14.05.2025Seferihisar'da topraksız çiftçi
Ayşe Süer, İzmir’in Seferihisar ilçesinde bir ilk gerçekleştirerek hem geleceğin tarımına hem de iklim krizi mücadelesine topraksız tarımla bir tuğla koyuyor. Süer, hem toprağı yormuyor hem de 1’e 300 verim alıyor.
Türkiye'de tatlı su kaynaklarının yüzde 70'i, yani yaklaşık 4'te 3'ü tarımsal sulamada kullanılıyor. Su kıtı şehir olarak tanımlanan İzmir'de tarım alanları vahşi sulama nedeniyle tehlike altındayken, gıda üzerine yapılan araştırmalar 2050 yılında 9 milyar insanın gıdaya erişiminin tehlike altında olacağını gösteriyor. Ülkeler ise gittikçe artan nüfusun gıda gereksinimini karşılamak, su ve gübre açısından daha az girdi ile daha yüksek verim almak, gıda güvenliğini sağlamak için küresel tarım politikaları oluşturuyor.
30 günde hasat
Seferihisar İlçe Tarım Müdürlüğü tarafından örnek kadın çiftçi olarak gündeme getirilen Ayşe Süer, İzmir'in Seferihisar ilçesi Orhanlı Mahallesi'nde topraksız tarım ile uğraşıyor. 11 çeşit marul üreten Süer, geleneksel tarımda 90 günde elde edilen hasadı 1 ayda gerçekleştiriyor ve 1'e 300 alıyor. Mesleği fizyoterapist olan Süer, topraksız tarım fikri ile Hollanda ziyareti sırasında ziyaret ettiği sera ile tanıştığını söyleyerek bu tür tarımın kendine gösterdiği yolu "Topraksız tarım serası bana geleceğin tarımının bu olduğunu gösterdi.
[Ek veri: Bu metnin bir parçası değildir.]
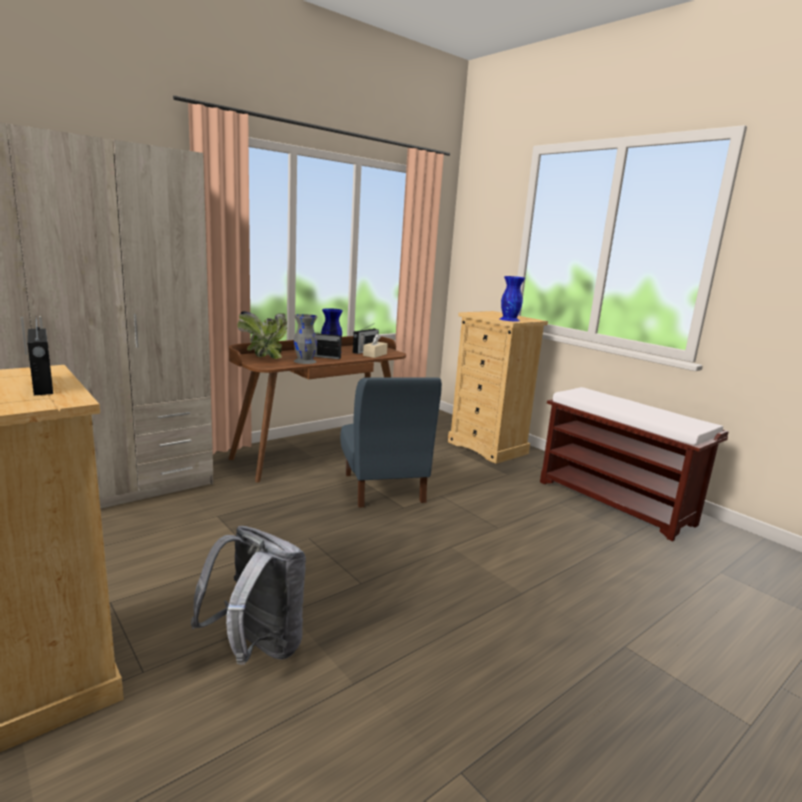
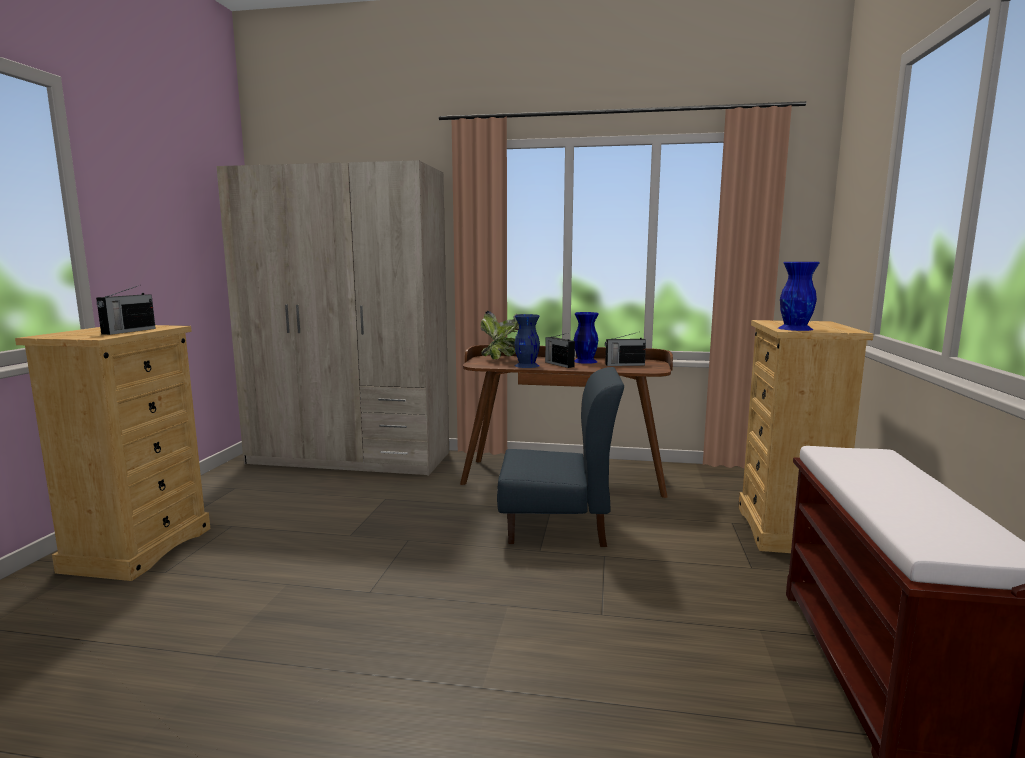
camera: 50 degrees right, 5 degrees down
(256, 648) = (225, 595): grey backpack -> none
(305, 361) = (527, 365): grey vase -> blue vase
(375, 355) = (623, 368): beige tissue box -> none
(383, 488) = (557, 526): blue chair -> blue chair turned 120 degrees counterclockwise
Üretim metodunun bilimselliği, verimliliği ve yüksek su tasarrufu bu üretim şekline girmek istememe sebep oldu" sözleriyle anlatıyor.
Tasarruf sağlıyor
Özellikle İzmir gibi su kıtı şehir olarak tanımlanan kentlerde, sulamaya gerek duyulmayan, yağmur suyunun yettiği ya da tasarruflu sulamayla yetişebilen tarımsal ürünlerin yetiştirilmesine öncelik veriliyor. Süer bu yüzden su kullanımının önemine "Topraksız tarım uygulamalarını arttırmak iklim krizine karşı tek çıkış yolu gibi görünüyor. Dünyada kullanılan tatlı su miktarının yüzde 70'i tarımda harcanıyor. Gerçek anlamda bir su tasarrufuna gidilmek isteniyorsa, önce tarımdaki suyun kontrol altına alınması gerekiyor. Topraksız tarım serasında, geleneksel tarımda olduğu gibi traktör, iş makinesi kullanılmaz. İklim değişiklikleri, hastalıklar ve kuraklık da göz önünde bulundurulduğunda topraksız tarım birçok sorunun üstesinden gelebiliyor" sözleriyle dikkat çekiyor.
Verimi arttırıyor
Topraksız tarım ile aşırı gübre ve zirai ilaç kullanımından kaçınıldığına da dikkat çeken Süer, "Geleneksel tarım ile topraksız tarım arasındaki en büyük fark, bitkilerin toprak ile temasının olmaması, dolayısıyla topraktan gelen zararlılarla mücadele etmek zorunda kalınmamasıdır. Bu sistem, ekimi yapılan mahsulden alınan verimi büyük oranda arttırıyor. Vasat olarak tabir edilen topraklarda bu sistemle tarım yapılabilmektedir" diyor. Süer açıklamalarını "Geleneksel tarım da, topraksız tarım gibi çevreci ve yenilikçi yaklaşımlar desteklenmezse, ileride yiyecek ürün bulunamayacağını düşünüyoruz. Bu yola bu düşüncemizle çıktık. Hem ülkemiz, hem dünya için oldukça yapıcı bir üretim içinde olduğumuzu düşünüyoruz. Toplumun, topraksız tarım ile ilgili daha fazla bilgilendirilmesi gerektiğini düşünüyoruz" sözleriyle sonlandırıyor.